Зал мало-помалу наполнялся. В дверях появлялись все новые депутаты и затем спускались вниз по узким проходам. Многие оставались стоять и оживленно разговаривали, внося в зал лихорадочное волнение, царившее в кулуарах. Другие уже сидели; у них были серые, удрученные лица, и они поднимали глаза вверх, к мутно белевшему в потолке витражу в форме полумесяца. И без того облачная погода после полудня совсем испортилась, и торжественный зал со своими тяжелыми колоннами и холодными аллегорическими изваяниями стал еще мрачнее в тусклом, мертвенном свете. Его голые стены, облицованные мрамором и полированным деревом, придавали ему особенно строгий вид, лишь чуть оживлял красный бархат скамеек и трибун.
Массо принялся называть по имени каждого из входивших видных депутатов. Меж беседовал с одним из маленькой группы социалистов и яростно жестикулировал. Потом появился Виньон, окруженный друзьями, с притворным спокойствием и деланной улыбкой, и начал спускаться с яруса на ярус, направляясь к своему месту. Но зрители на галерее с нетерпением ожидали появления скомпрометированных депутатов, тех, чьи имена красовались в списке Санье. Этих субъектов было особенно интересно наблюдать, одни держали себя с какой-то мальчишеской развязностью, прикидываясь, что у них легко на душе; другие, напротив, принимали суровый, негодующий вид. Шенье вошел нетвердой походкой, нерешительно, словно раздавленный чудовищной несправедливостью. В противоположность ему, Дютейль, как всегда, улыбался своей красивой безмятежной улыбкой и казался совершенно спокойным. Только временами у него нервно подергивались губы в тревожной гримасе. Но больше всего восхищались Фонсегом, который уже вполне овладел собой: у него было такое ясное лицо, такой открытый взгляд, что все его коллеги и глазевшая на него публика могли поклясться в его невиновности, до того честной казалась физиономия этого человека!

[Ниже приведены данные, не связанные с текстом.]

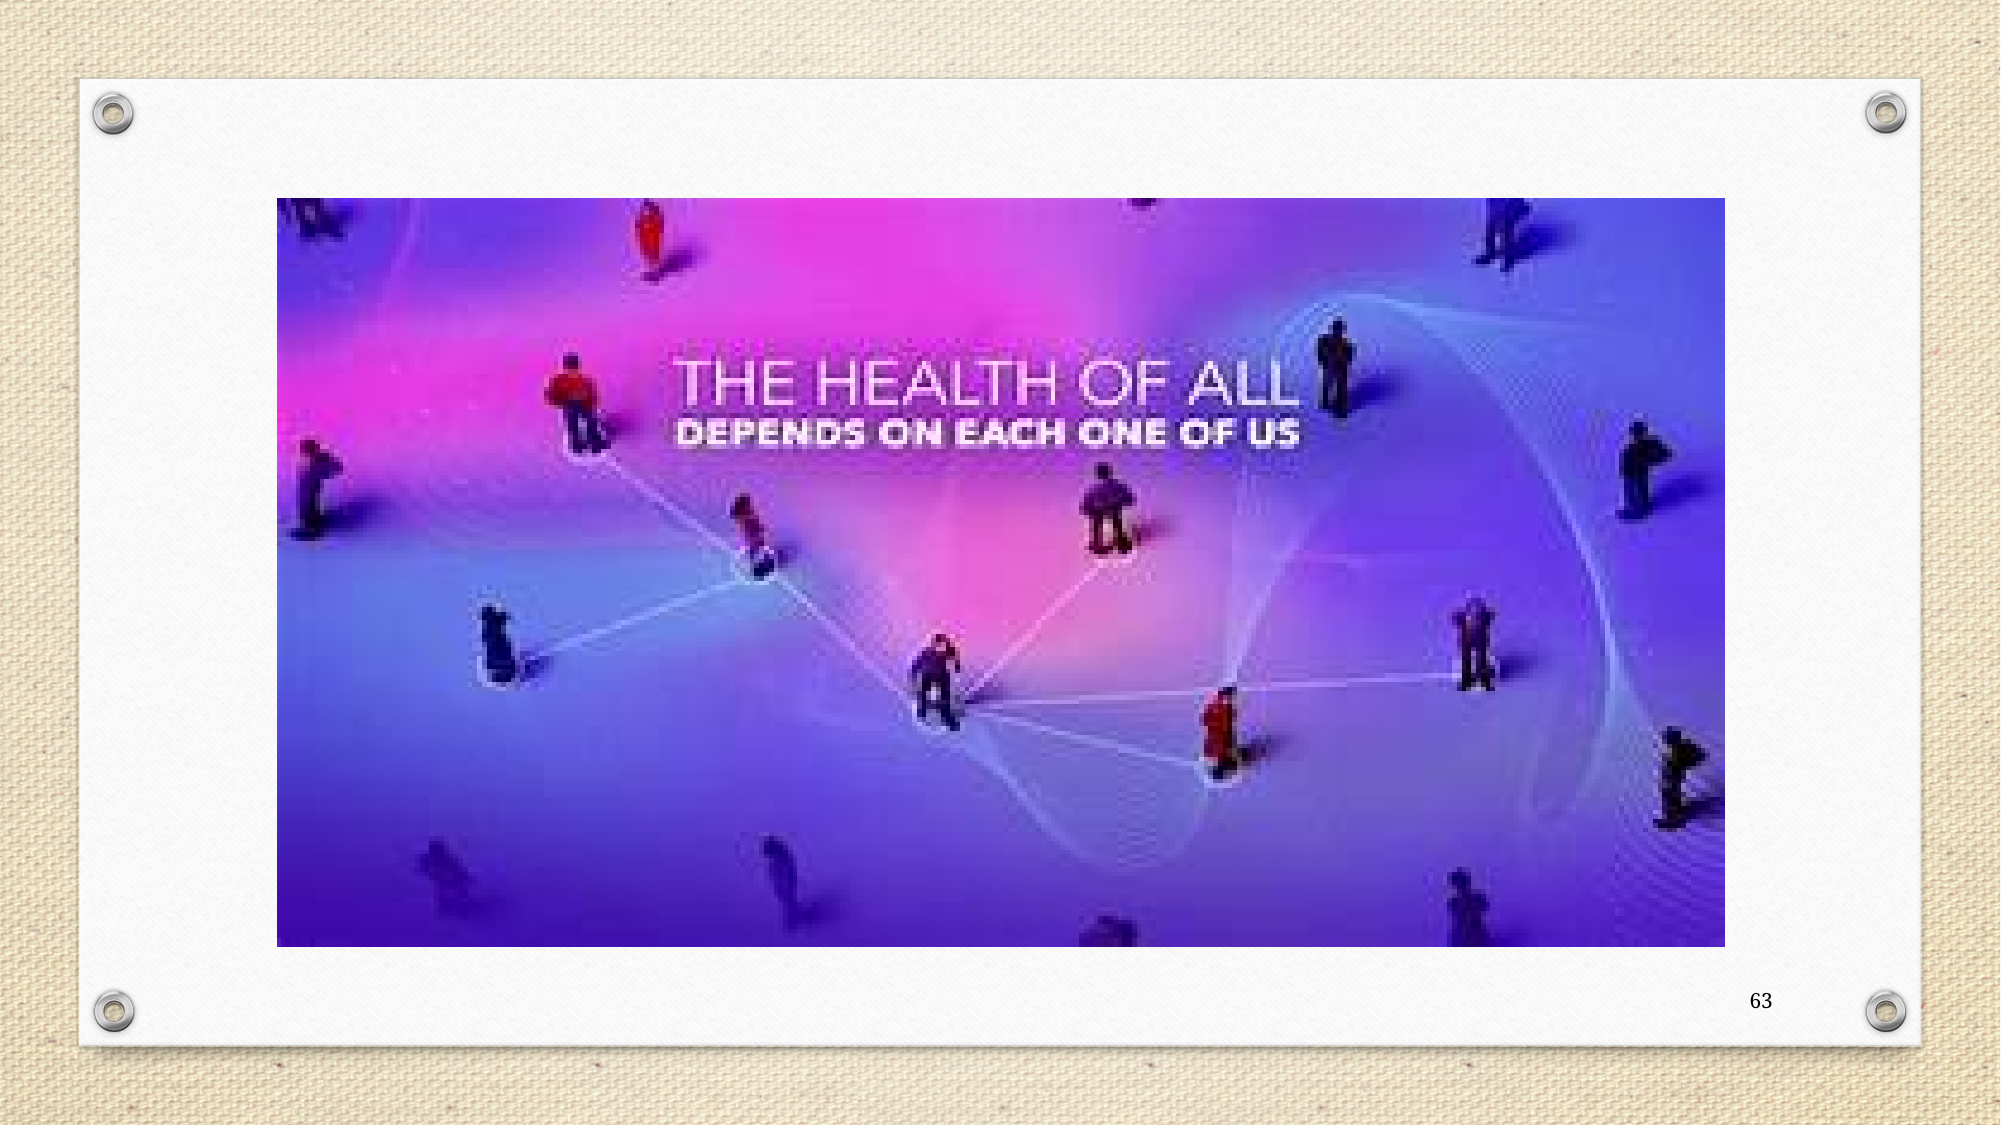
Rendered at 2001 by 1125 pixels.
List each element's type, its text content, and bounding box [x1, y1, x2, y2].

picture [0, 0, 2001, 1125]
slide_number 63 [1698, 979, 1788, 1025]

— О, этот патрон! — в восторге прошептал Macco. — Он неподражаем!.. Внимание! Вот и министры. Смотрите не прозевайте встречу Барру с Фонсегом после утренней статьи.
Барру вошел очень бледный, с высоко поднятой головой и почти вызывающим видом, и направился к креслам министров. Случилось так, что он прошел мимо Фонсега. Министр не сказал ему ни слова, но пристально поглядел на него, как смотрят на изменника, на человека, нанесшего исподтишка тяжелый удар. А тот, не теряя самообладания, пожимал налево и направо руки, словно не замечал этого тяжелого, давящего взгляда. Впрочем, он притворился, что не заметил и Монферрана, который шел вслед за Барру с самым добродушным выражением лица, словно ничего не знал и спокойно явился на рядовое заседание. Усевшись на свое место, он поднял голову и улыбнулся монсеньеру Март а , который ответил ему легким кивком головы. Потом, чувствуя, что владеет собой и другими, радуясь, что все складывается так, как ему хотелось, он начал привычным жестом тихонько потирать руки.
— А кто этот серенький, унылый господин, там, на одном из министерских кресел? — спросил Пьер своего соседа.
— А! Это милейший Табуро, министр народного просвещения, который не слишком-то пользуется престижем. Кто его не знает! Но его никогда не узнают: он похож на старый, стертый грош… Этот тоже, уж верно, не пылает нежностью к моему патрону, ведь нынче утром в «Глобусе» появилась статейка, написанная в довольно умеренном тоне, но от этого еще более убийственная, где говорится, что он не имеет ни малейшего отношения к изящным искусствам. Меня очень удивит, если он уцелеет.